TEXT PASSAGE
My wife's school chapel organ seems to have originally been built as a house organ by Bedwell, and rebuilt by Cedric Arnold in 1966 (the NPOR details are wrong). It has the following spec:

 

G.O.

O. Diapason 8 (mild - bass from SD)

St. Diapason 8 (sweet, antique-type sound)

Swell to Great

 

SW

Viola 8 (t.c. with stopped bass - mild)

Open Flute 4 (open wood)

 

PED

Great to Pedal

 

This organ is really, really nice - and so are the acoustics of the chapel. It's great fun to play and sounds good too. It's currently out being restored, and should come back soon. It also looks good, with a white-painted case.

 

I think that most successful house organs either have VERY mild upperwork, or very little. John Norman's memorably quote re. house organs was - 'avoid the fractions', and to a degree he was right. Our second house organ (we are now on number four!) was a smashing Mander Hoxne organ. However, we rarely touched the upperwork as there was no need to, and it was pretty intense at close quarters. The only occasion I ever used upperwork was when we had 40 people around for a party and people wanted to sing carols! Our current single manual German-built organ has 8, 4, 2, 1 1/3, 1/2-1, and at home the top stuff is not used much. Looking at the Rensch link - I like the idea of the instrument which has a Salicional on one manual and a flute on the other - not dissimilar to the organ built for Dr Christopher Kent by Wells-Kennedy.

INSTRUCTIONS TO FOLLOW
Please transcribe the house organ passage word for word, starting at "This organ is" and ending at "a white-painted case.". You won't need the listing after this passage.

MATERIAL PROVIDED

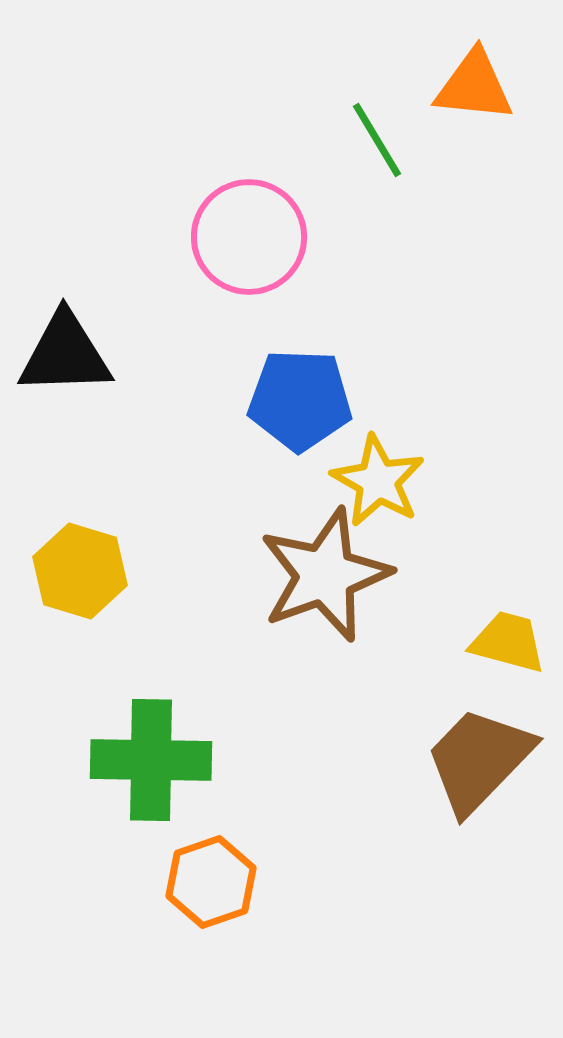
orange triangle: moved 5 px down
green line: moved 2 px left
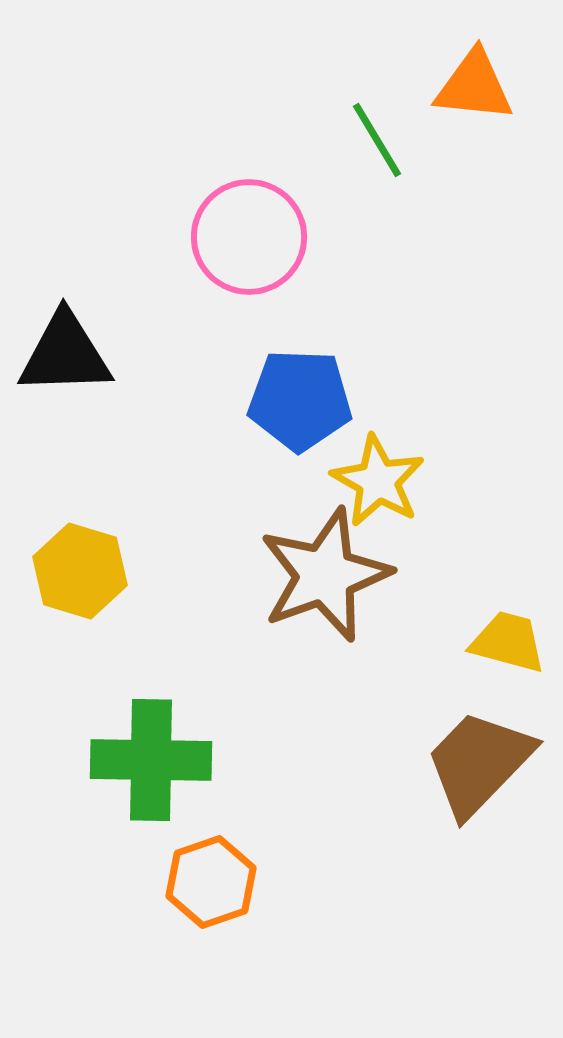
brown trapezoid: moved 3 px down
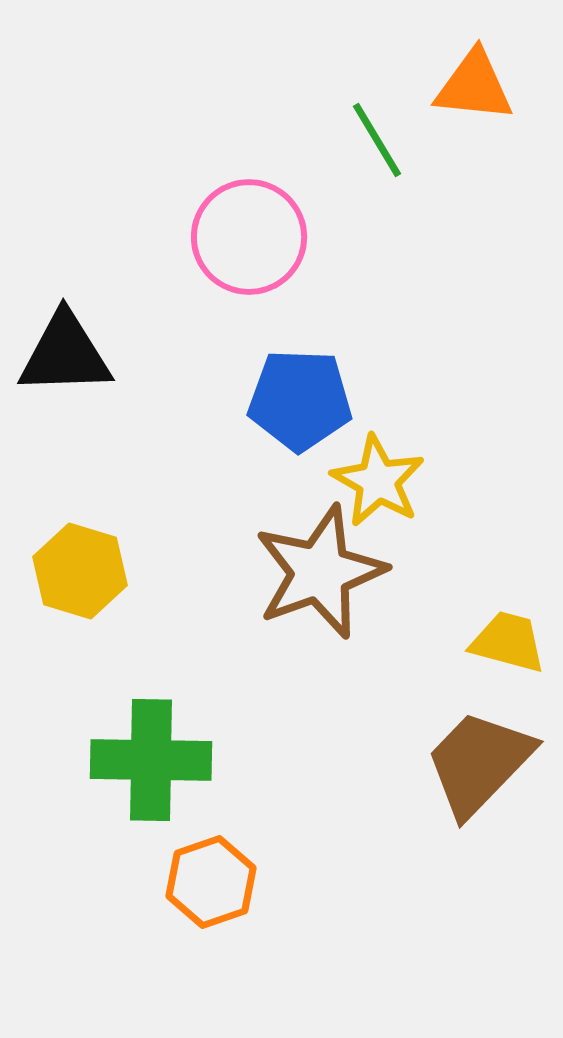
brown star: moved 5 px left, 3 px up
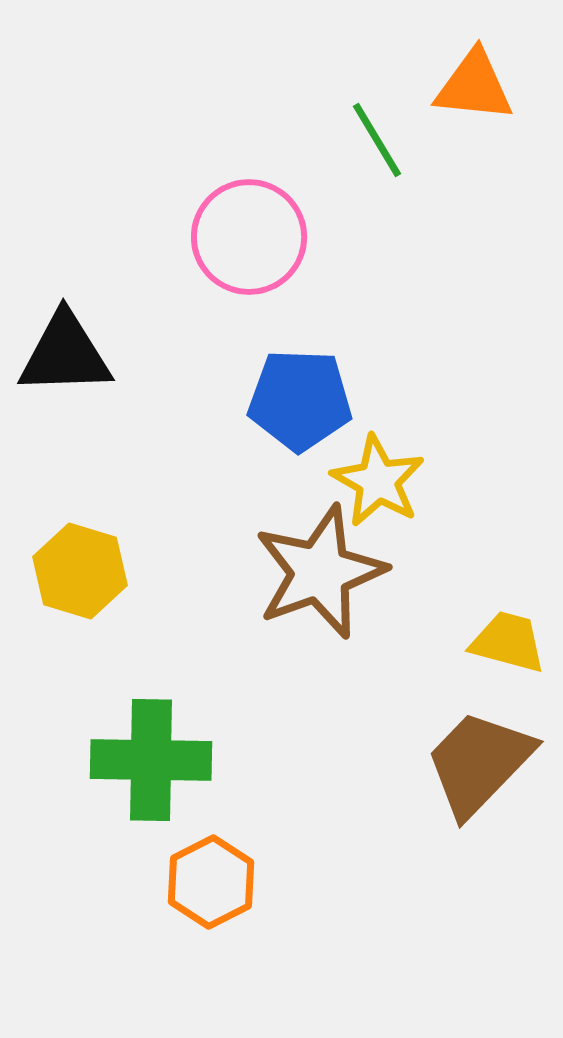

SOLUTION TO THIS EXERCISE
This organ is really, really nice - and so are the acoustics of the chapel. It's great fun to play and sounds good too. It's currently out being restored, and should come back soon. It also looks good, with a white-painted case.